题目 1:
请把列表中从含有"genus: Catocala"的那一行起直到列表末尾的各行（首尾两行都算在内）表示为两列 CSV，列名用"字段"和"值"，每行占一行，两个字段都加引号，其中的换行改成空格。图片不要放进答案。

给定文本:
添加编译约束，完善prompt

0fec721c · whlwhlwhl · 2ad344b2 · 0fec721c · 0fec721c · 0fec721c
Commit 0fec721c authored May 21, 2026 by whlwhlwhl
5 changed files
--- a/README.md
+++ b/README.md
@@ -11,9 +11,6 @@ LightOp KernelPilot 是面向 LightOp DCU 算子库的 KernelPilot 工作流改
 workload 分布、benchmark 证据、profile digest、尝试记录、优化记录，以及
 带 review gate 的迭代。

-它移除了 NVIDIA 优先的假设，例如 Nsight Compute、CUTLASS/CuTe、PTX/SASS、
-Blackwell/Hopper、TMA、WGMMA、tcgen05 等。默认面向 DCU/ROCm/HIP/DTK 环境。

所给列表:
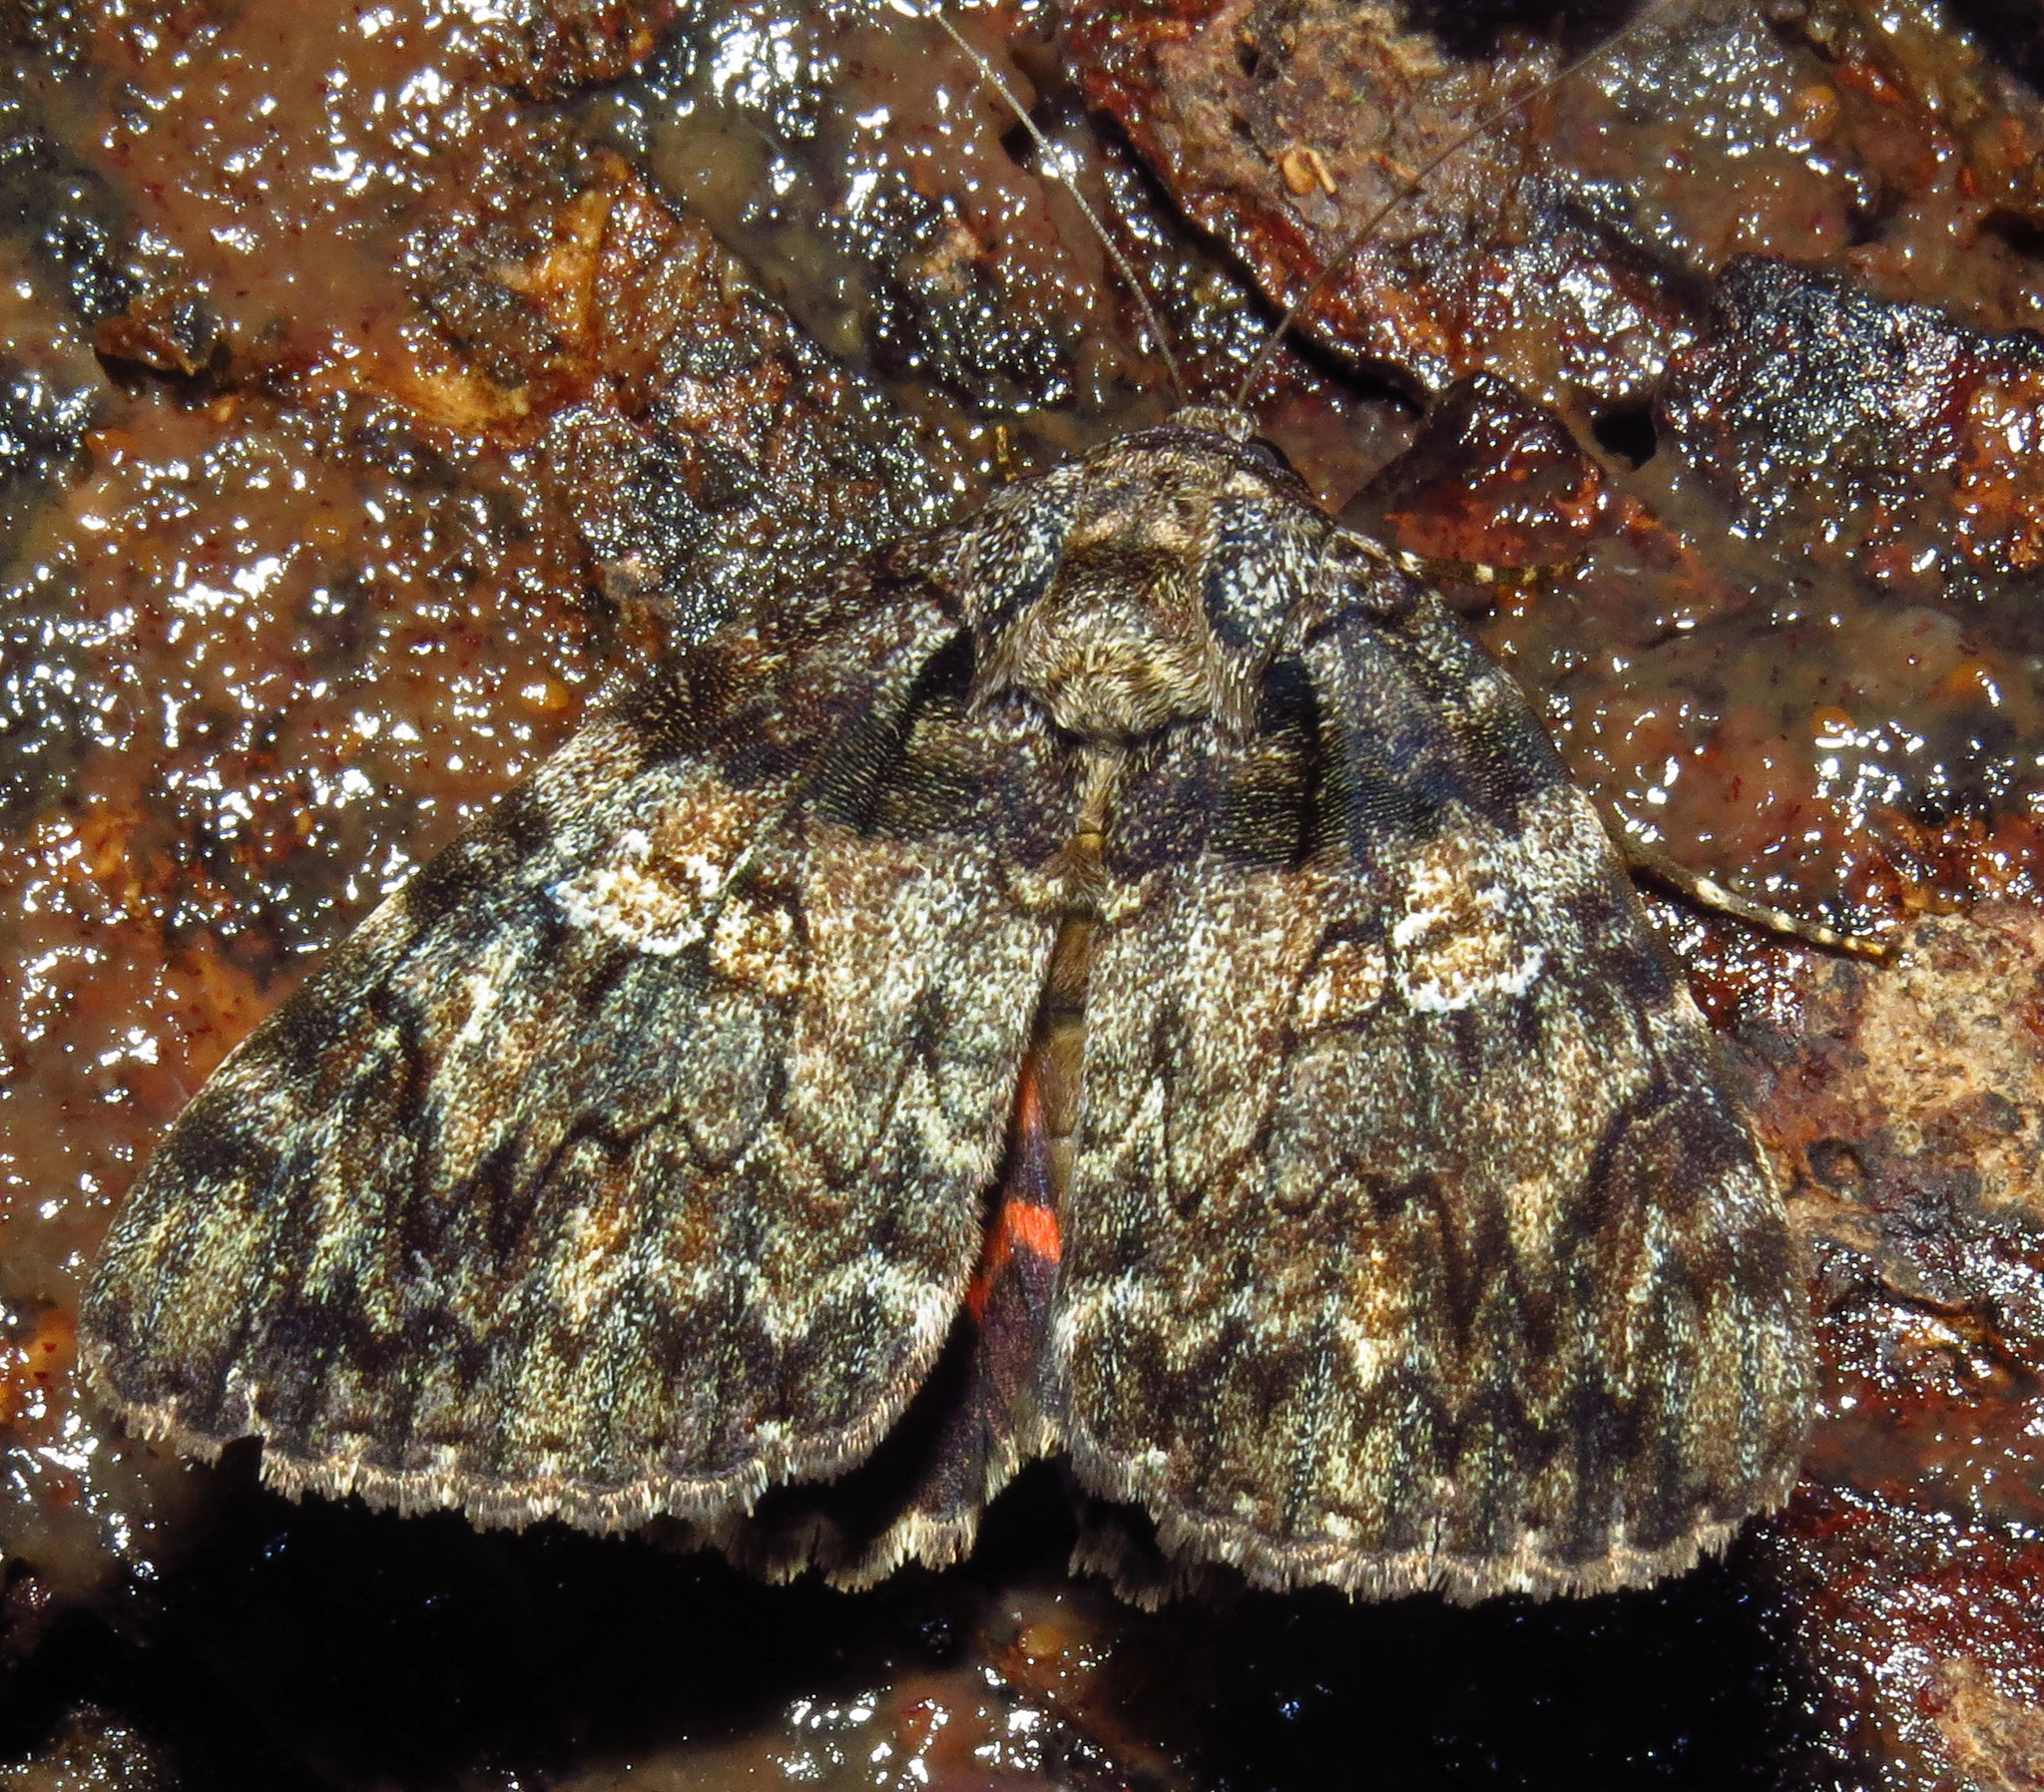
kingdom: Animalia
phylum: Arthropoda
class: Insecta
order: Lepidoptera
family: Erebidae
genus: Catocala
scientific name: Catocala ilia
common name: Ilia underwing
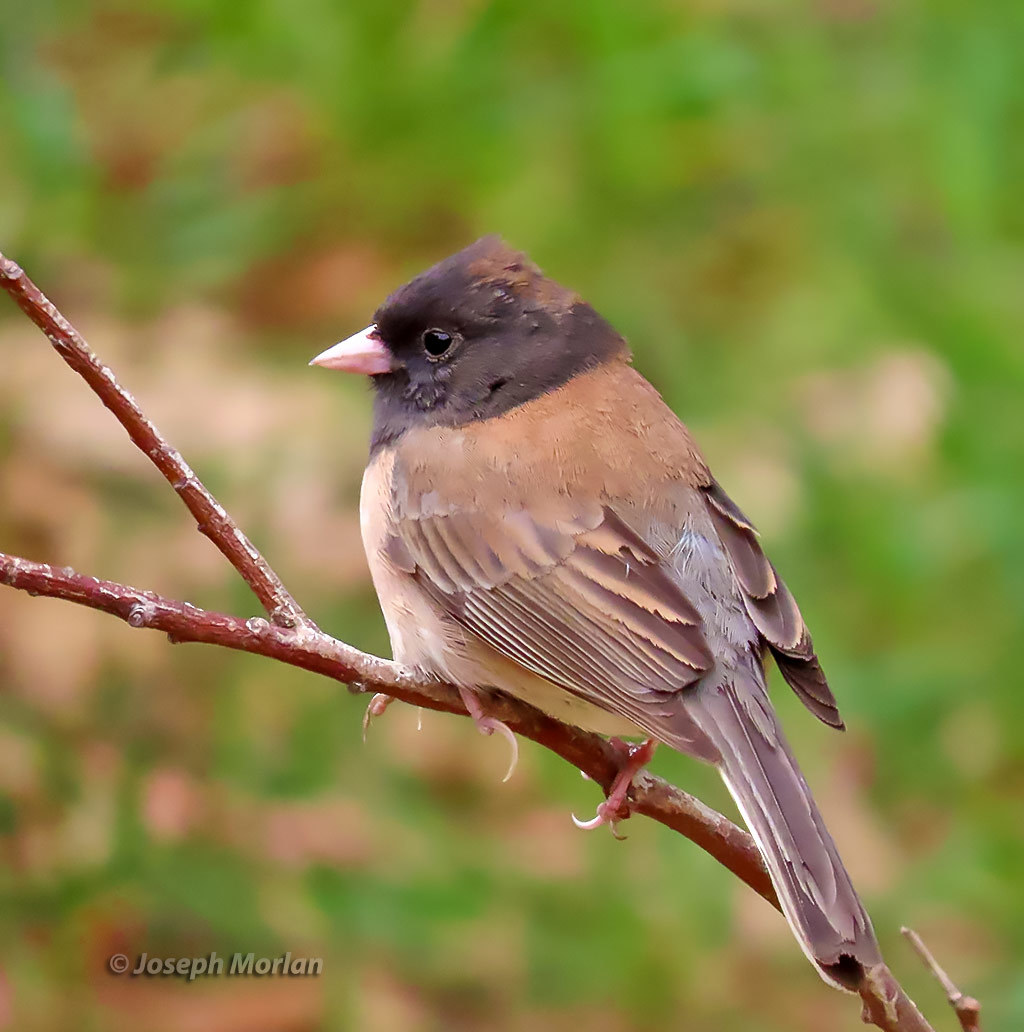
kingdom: Animalia
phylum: Chordata
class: Aves
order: Passeriformes
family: Passerellidae
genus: Junco
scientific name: Junco hyemalis
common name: Dark-eyed junco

题目 2:
原样引用上面这份代码提交记录的全文。

参考答案 1:
字段,值
"genus:","Catocala"
"scientific name:","Catocala ilia"
"common name:","Ilia underwing"
"kingdom:","Animalia"
"phylum:","Chordata"
"class:","Aves"
"order:","Passeriformes"
"family:","Passerellidae"
"genus:","Junco"
"scientific name:","Junco hyemalis"
"common name:","Dark-eyed junco"

参考答案 2:
添加编译约束，完善prompt

0fec721c · whlwhlwhl · 2ad344b2 · 0fec721c · 0fec721c · 0fec721c
Commit 0fec721c authored May 21, 2026 by whlwhlwhl
5 changed files
--- a/README.md
+++ b/README.md
@@ -11,9 +11,6 @@ LightOp KernelPilot 是面向 LightOp DCU 算子库的 KernelPilot 工作流改
 workload 分布、benchmark 证据、profile digest、尝试记录、优化记录，以及
 带 review gate 的迭代。

-它移除了 NVIDIA 优先的假设，例如 Nsight Compute、CUTLASS/CuTe、PTX/SASS、
-Blackwell/Hopper、TMA、WGMMA、tcgen05 等。默认面向 DCU/ROCm/HIP/DTK 环境。